▽

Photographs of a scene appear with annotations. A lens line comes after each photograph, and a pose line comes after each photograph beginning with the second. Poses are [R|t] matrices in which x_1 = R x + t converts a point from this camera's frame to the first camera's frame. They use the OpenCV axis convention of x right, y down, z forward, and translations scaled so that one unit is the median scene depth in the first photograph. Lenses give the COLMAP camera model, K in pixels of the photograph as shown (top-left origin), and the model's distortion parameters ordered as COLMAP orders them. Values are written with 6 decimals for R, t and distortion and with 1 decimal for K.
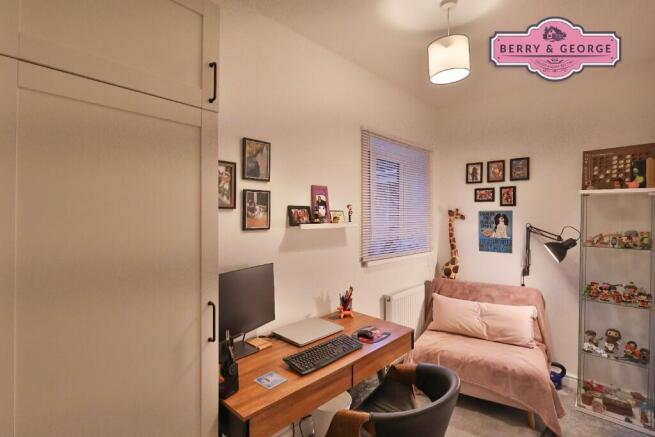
lens RADIAL K [[320.4, 0, 325.7], [0, 320.4, 215.0], [0, 0, 1]] dist [0.002686, 0.000768]
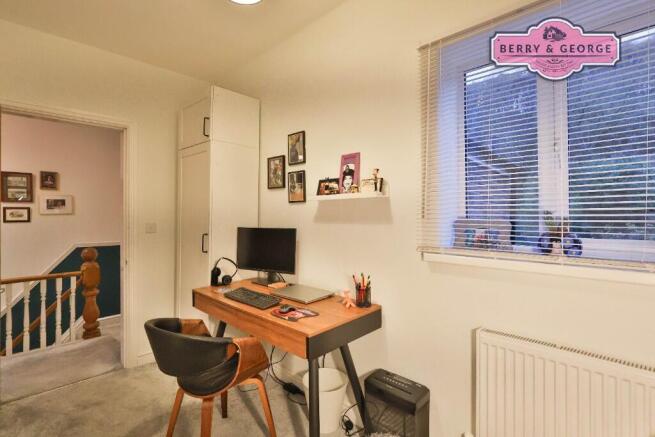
lens RADIAL K [[320.4, 0, 325.7], [0, 320.4, 215.0], [0, 0, 1]] dist [0.002686, 0.000768]
pose [[-0.031501, -0.004403, -0.999494, 1.061303], [0.002990, 0.999985, -0.004499, 0.102534], [0.999499, -0.003130, -0.031487, 1.148717]]
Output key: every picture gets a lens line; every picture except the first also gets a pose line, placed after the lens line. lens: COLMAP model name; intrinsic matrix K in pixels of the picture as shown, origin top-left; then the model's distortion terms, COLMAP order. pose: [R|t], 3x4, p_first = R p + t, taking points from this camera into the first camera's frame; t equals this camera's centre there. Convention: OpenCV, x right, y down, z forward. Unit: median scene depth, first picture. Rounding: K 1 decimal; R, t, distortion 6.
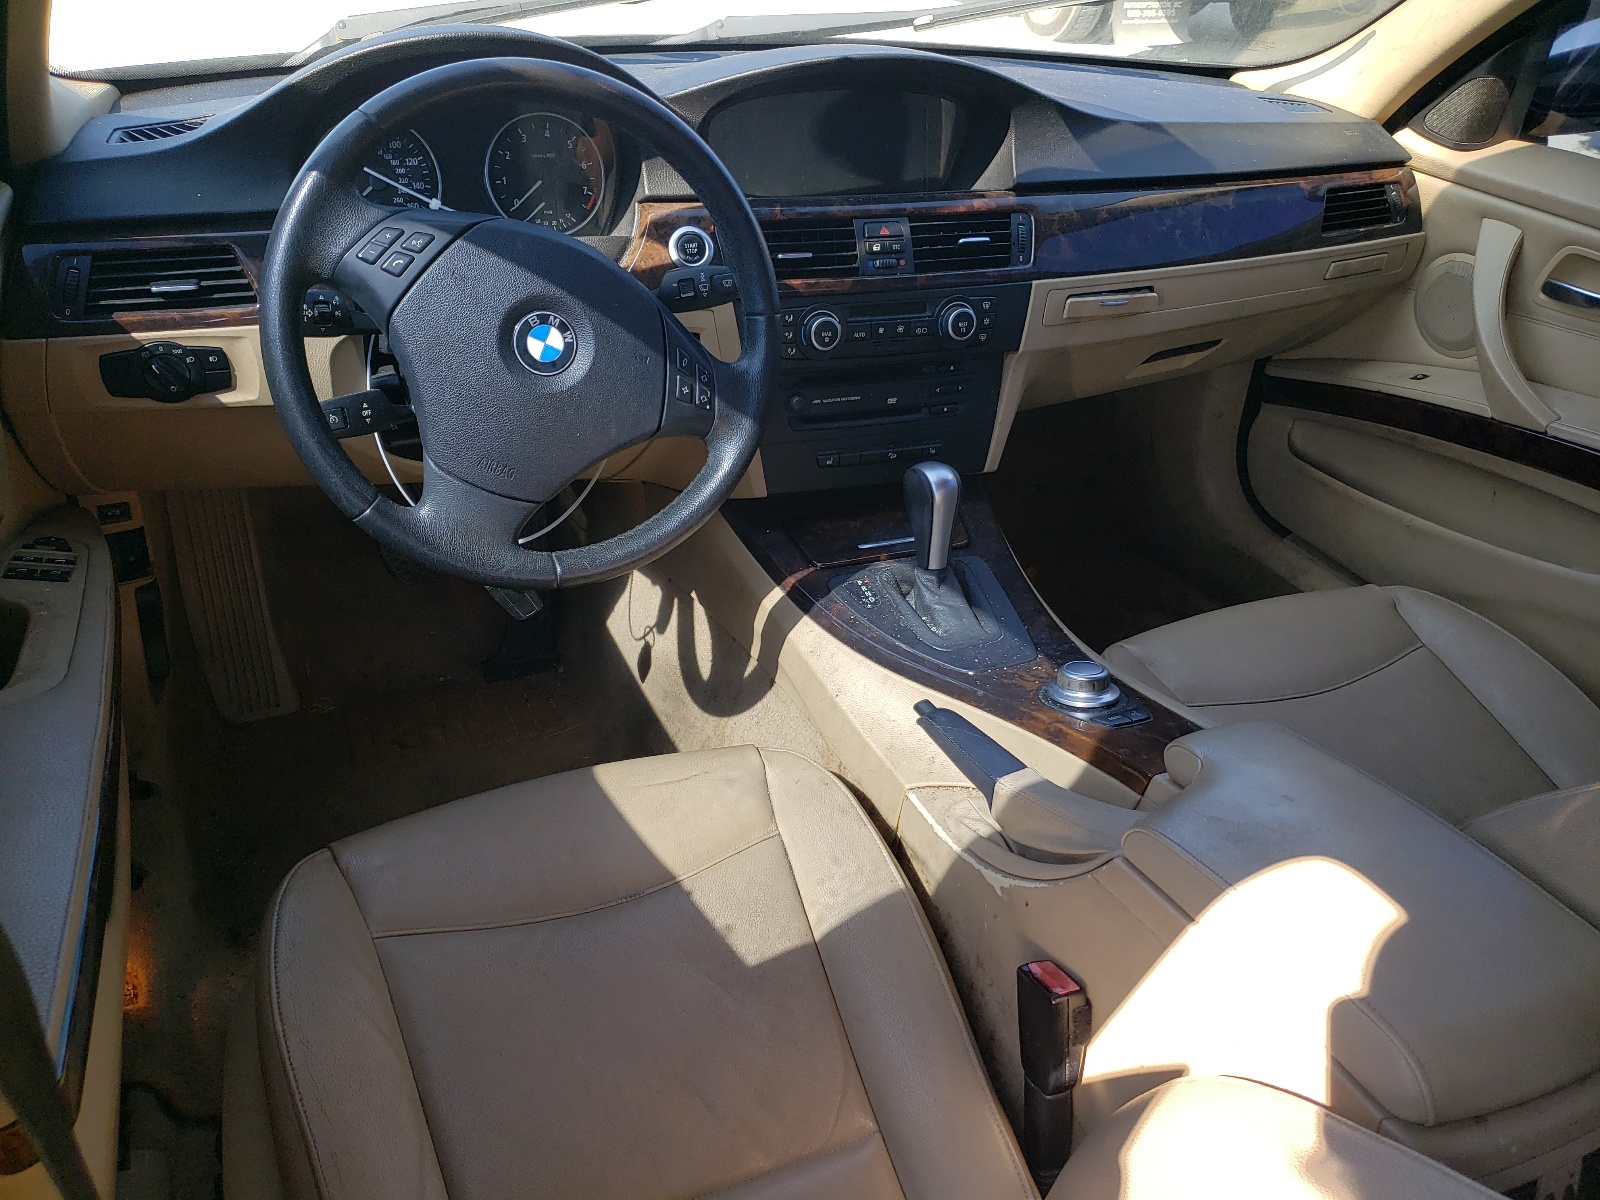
lens RADIAL K [[1210.9, 0, 800.0], [0, 1210.9, 600.0], [0, 0, 1]] dist [-0.000936, -0.000963]
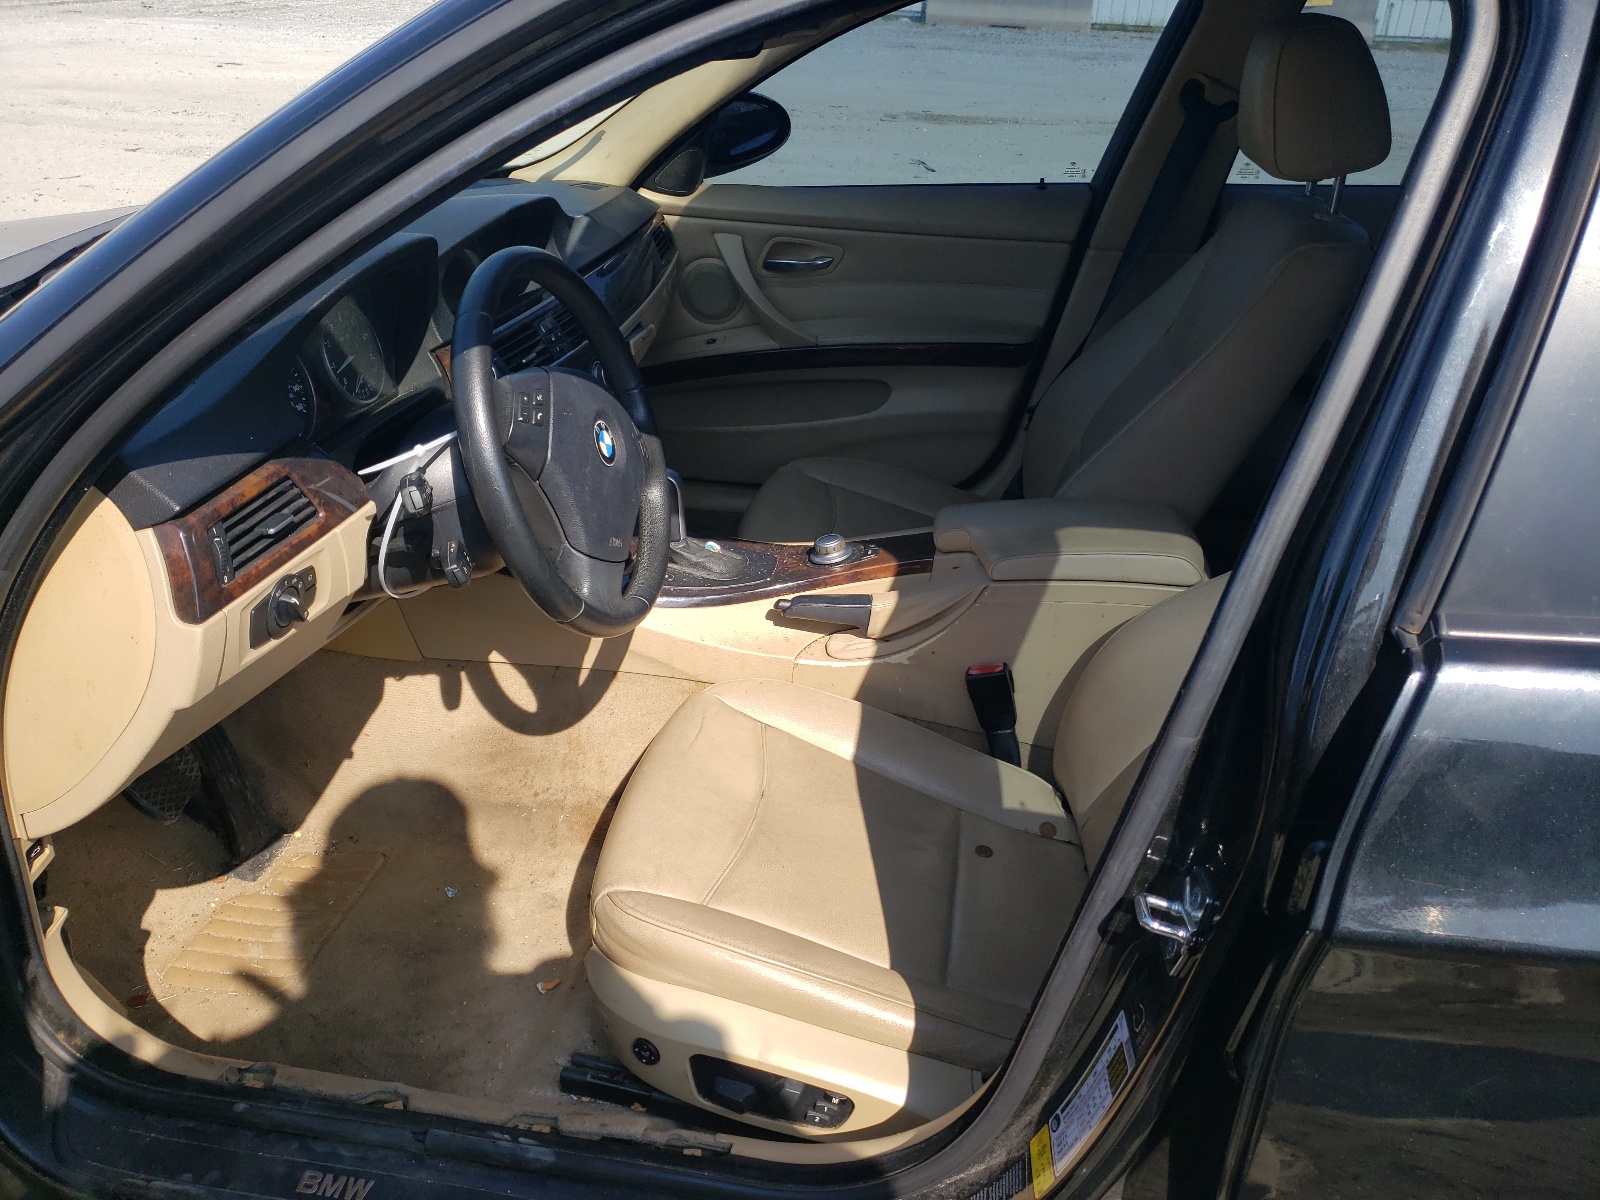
lens RADIAL K [[1210.9, 0, 800.0], [0, 1210.9, 600.0], [0, 0, 1]] dist [-0.000936, -0.000963]
pose [[0.554258, -0.411938, 0.723260, -0.729623], [0.432907, 0.884836, 0.172213, -0.124267], [-0.710908, 0.217654, 0.668758, -0.019244]]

△

All of the entries above are to be duplicated exactly, with every image left out.

▶ [TASK RESULT]:
Photographs of a scene appear with annotations. A lens line comes after each photograph, and a pose line comes after each photograph beginning with the second. Poses are [R|t] matrices in which x_1 = R x + t converts a point from this camera's frame to the first camera's frame. They use the OpenCV axis convention of x right, y down, z forward, and translations scaled so that one unit is the median scene depth in the first photograph. Lenses give the COLMAP camera model, K in pixels of the photograph as shown (top-left origin), and the model's distortion parameters ordered as COLMAP orders them. Values are written with 6 decimals for R, t and distortion and with 1 decimal for K.
lens RADIAL K [[320.4, 0, 325.7], [0, 320.4, 215.0], [0, 0, 1]] dist [0.002686, 0.000768]
lens RADIAL K [[320.4, 0, 325.7], [0, 320.4, 215.0], [0, 0, 1]] dist [0.002686, 0.000768]
pose [[-0.031501, -0.004403, -0.999494, 1.061303], [0.002990, 0.999985, -0.004499, 0.102534], [0.999499, -0.003130, -0.031487, 1.148717]]
Output key: every picture gets a lens line; every picture except the first also gets a pose line, placed after the lens line. lens: COLMAP model name; intrinsic matrix K in pixels of the picture as shown, origin top-left; then the model's distortion terms, COLMAP order. pose: [R|t], 3x4, p_first = R p + t, taking points from this camera into the first camera's frame; t equals this camera's centre there. Convention: OpenCV, x right, y down, z forward. Unit: median scene depth, first picture. Rounding: K 1 decimal; R, t, distortion 6.
lens RADIAL K [[1210.9, 0, 800.0], [0, 1210.9, 600.0], [0, 0, 1]] dist [-0.000936, -0.000963]
lens RADIAL K [[1210.9, 0, 800.0], [0, 1210.9, 600.0], [0, 0, 1]] dist [-0.000936, -0.000963]
pose [[0.554258, -0.411938, 0.723260, -0.729623], [0.432907, 0.884836, 0.172213, -0.124267], [-0.710908, 0.217654, 0.668758, -0.019244]]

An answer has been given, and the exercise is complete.